__Directions__:
Reproduce each line of the rows below character for character, leaving nothing out and changing nothing.

__Supplied material__:
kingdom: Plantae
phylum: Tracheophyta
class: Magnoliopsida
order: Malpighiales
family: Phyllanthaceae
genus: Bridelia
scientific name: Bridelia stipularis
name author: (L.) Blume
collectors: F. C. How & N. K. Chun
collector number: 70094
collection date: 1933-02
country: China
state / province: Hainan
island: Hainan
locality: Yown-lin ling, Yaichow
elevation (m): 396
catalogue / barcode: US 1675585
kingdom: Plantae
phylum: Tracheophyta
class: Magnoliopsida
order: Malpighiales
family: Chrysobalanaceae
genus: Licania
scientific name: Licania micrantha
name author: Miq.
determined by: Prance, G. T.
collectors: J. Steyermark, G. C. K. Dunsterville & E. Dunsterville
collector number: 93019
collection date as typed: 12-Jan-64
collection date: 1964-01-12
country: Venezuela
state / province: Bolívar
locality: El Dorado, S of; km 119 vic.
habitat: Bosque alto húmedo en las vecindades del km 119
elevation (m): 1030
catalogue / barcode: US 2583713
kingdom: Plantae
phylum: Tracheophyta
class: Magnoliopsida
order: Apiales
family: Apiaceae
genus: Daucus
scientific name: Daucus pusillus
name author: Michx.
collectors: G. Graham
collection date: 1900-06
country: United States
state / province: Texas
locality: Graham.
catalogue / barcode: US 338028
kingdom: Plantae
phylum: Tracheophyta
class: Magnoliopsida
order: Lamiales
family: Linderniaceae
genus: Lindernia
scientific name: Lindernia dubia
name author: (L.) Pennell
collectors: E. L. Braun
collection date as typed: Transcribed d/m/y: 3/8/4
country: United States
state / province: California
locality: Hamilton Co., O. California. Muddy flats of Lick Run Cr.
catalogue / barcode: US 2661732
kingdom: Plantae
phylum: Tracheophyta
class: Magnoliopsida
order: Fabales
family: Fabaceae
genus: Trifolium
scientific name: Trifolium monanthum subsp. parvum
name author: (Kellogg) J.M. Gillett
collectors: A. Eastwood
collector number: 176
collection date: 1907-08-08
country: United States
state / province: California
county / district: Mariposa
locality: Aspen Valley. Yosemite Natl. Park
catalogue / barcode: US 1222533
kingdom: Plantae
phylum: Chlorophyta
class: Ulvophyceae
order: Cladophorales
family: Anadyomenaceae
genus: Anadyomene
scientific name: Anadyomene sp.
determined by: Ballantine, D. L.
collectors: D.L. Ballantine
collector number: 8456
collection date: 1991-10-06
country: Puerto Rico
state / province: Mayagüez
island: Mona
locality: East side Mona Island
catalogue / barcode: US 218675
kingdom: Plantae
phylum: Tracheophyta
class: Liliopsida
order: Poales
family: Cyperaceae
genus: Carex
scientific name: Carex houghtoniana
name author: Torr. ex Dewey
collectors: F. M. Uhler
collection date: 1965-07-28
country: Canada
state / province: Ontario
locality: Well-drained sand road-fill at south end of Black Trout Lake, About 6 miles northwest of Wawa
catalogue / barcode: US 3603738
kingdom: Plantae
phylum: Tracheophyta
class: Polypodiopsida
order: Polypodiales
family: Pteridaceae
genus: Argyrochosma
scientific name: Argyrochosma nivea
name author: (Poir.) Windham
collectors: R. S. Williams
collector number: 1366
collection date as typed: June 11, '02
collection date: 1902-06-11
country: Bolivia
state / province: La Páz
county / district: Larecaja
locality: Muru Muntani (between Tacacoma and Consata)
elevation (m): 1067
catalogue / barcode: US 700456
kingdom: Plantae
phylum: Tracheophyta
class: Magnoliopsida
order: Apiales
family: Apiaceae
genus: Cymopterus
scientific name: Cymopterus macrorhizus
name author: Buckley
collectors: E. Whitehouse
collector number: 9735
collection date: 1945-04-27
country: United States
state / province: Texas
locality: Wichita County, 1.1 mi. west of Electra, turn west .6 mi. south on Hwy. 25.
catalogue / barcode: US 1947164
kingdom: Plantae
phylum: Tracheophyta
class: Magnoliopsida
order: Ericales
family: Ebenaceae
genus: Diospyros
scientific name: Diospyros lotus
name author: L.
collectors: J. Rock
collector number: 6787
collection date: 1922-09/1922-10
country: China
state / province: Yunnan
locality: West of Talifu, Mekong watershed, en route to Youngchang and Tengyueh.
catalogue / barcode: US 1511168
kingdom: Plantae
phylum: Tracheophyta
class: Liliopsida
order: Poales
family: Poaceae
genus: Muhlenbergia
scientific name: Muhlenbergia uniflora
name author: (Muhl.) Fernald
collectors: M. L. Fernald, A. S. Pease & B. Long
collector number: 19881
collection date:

__Result for this exercise__:
kingdom: Plantae
phylum: Tracheophyta
class: Magnoliopsida
order: Malpighiales
family: Phyllanthaceae
genus: Bridelia
scientific name: Bridelia stipularis
name author: (L.) Blume
collectors: F. C. How & N. K. Chun
collector number: 70094
collection date: 1933-02
country: China
state / province: Hainan
island: Hainan
locality: Yown-lin ling, Yaichow
elevation (m): 396
catalogue / barcode: US 1675585
kingdom: Plantae
phylum: Tracheophyta
class: Magnoliopsida
order: Malpighiales
family: Chrysobalanaceae
genus: Licania
scientific name: Licania micrantha
name author: Miq.
determined by: Prance, G. T.
collectors: J. Steyermark, G. C. K. Dunsterville & E. Dunsterville
collector number: 93019
collection date as typed: 12-Jan-64
collection date: 1964-01-12
country: Venezuela
state / province: Bolívar
locality: El Dorado, S of; km 119 vic.
habitat: Bosque alto húmedo en las vecindades del km 119
elevation (m): 1030
catalogue / barcode: US 2583713
kingdom: Plantae
phylum: Tracheophyta
class: Magnoliopsida
order: Apiales
family: Apiaceae
genus: Daucus
scientific name: Daucus pusillus
name author: Michx.
collectors: G. Graham
collection date: 1900-06
country: United States
state / province: Texas
locality: Graham.
catalogue / barcode: US 338028
kingdom: Plantae
phylum: Tracheophyta
class: Magnoliopsida
order: Lamiales
family: Linderniaceae
genus: Lindernia
scientific name: Lindernia dubia
name author: (L.) Pennell
collectors: E. L. Braun
collection date as typed: Transcribed d/m/y: 3/8/4
country: United States
state / province: California
locality: Hamilton Co., O. California. Muddy flats of Lick Run Cr.
catalogue / barcode: US 2661732
kingdom: Plantae
phylum: Tracheophyta
class: Magnoliopsida
order: Fabales
family: Fabaceae
genus: Trifolium
scientific name: Trifolium monanthum subsp. parvum
name author: (Kellogg) J.M. Gillett
collectors: A. Eastwood
collector number: 176
collection date: 1907-08-08
country: United States
state / province: California
county / district: Mariposa
locality: Aspen Valley. Yosemite Natl. Park
catalogue / barcode: US 1222533
kingdom: Plantae
phylum: Chlorophyta
class: Ulvophyceae
order: Cladophorales
family: Anadyomenaceae
genus: Anadyomene
scientific name: Anadyomene sp.
determined by: Ballantine, D. L.
collectors: D.L. Ballantine
collector number: 8456
collection date: 1991-10-06
country: Puerto Rico
state / province: Mayagüez
island: Mona
locality: East side Mona Island
catalogue / barcode: US 218675
kingdom: Plantae
phylum: Tracheophyta
class: Liliopsida
order: Poales
family: Cyperaceae
genus: Carex
scientific name: Carex houghtoniana
name author: Torr. ex Dewey
collectors: F. M. Uhler
collection date: 1965-07-28
country: Canada
state / province: Ontario
locality: Well-drained sand road-fill at south end of Black Trout Lake, About 6 miles northwest of Wawa
catalogue / barcode: US 3603738
kingdom: Plantae
phylum: Tracheophyta
class: Polypodiopsida
order: Polypodiales
family: Pteridaceae
genus: Argyrochosma
scientific name: Argyrochosma nivea
name author: (Poir.) Windham
collectors: R. S. Williams
collector number: 1366
collection date as typed: June 11, '02
collection date: 1902-06-11
country: Bolivia
state / province: La Páz
county / district: Larecaja
locality: Muru Muntani (between Tacacoma and Consata)
elevation (m): 1067
catalogue / barcode: US 700456
kingdom: Plantae
phylum: Tracheophyta
class: Magnoliopsida
order: Apiales
family: Apiaceae
genus: Cymopterus
scientific name: Cymopterus macrorhizus
name author: Buckley
collectors: E. Whitehouse
collector number: 9735
collection date: 1945-04-27
country: United States
state / province: Texas
locality: Wichita County, 1.1 mi. west of Electra, turn west .6 mi. south on Hwy. 25.
catalogue / barcode: US 1947164
kingdom: Plantae
phylum: Tracheophyta
class: Magnoliopsida
order: Ericales
family: Ebenaceae
genus: Diospyros
scientific name: Diospyros lotus
name author: L.
collectors: J. Rock
collector number: 6787
collection date: 1922-09/1922-10
country: China
state / province: Yunnan
locality: West of Talifu, Mekong watershed, en route to Youngchang and Tengyueh.
catalogue / barcode: US 1511168
kingdom: Plantae
phylum: Tracheophyta
class: Liliopsida
order: Poales
family: Poaceae
genus: Muhlenbergia
scientific name: Muhlenbergia uniflora
name author: (Muhl.) Fernald
collectors: M. L. Fernald, A. S. Pease & B. Long
collector number: 19881
collection date:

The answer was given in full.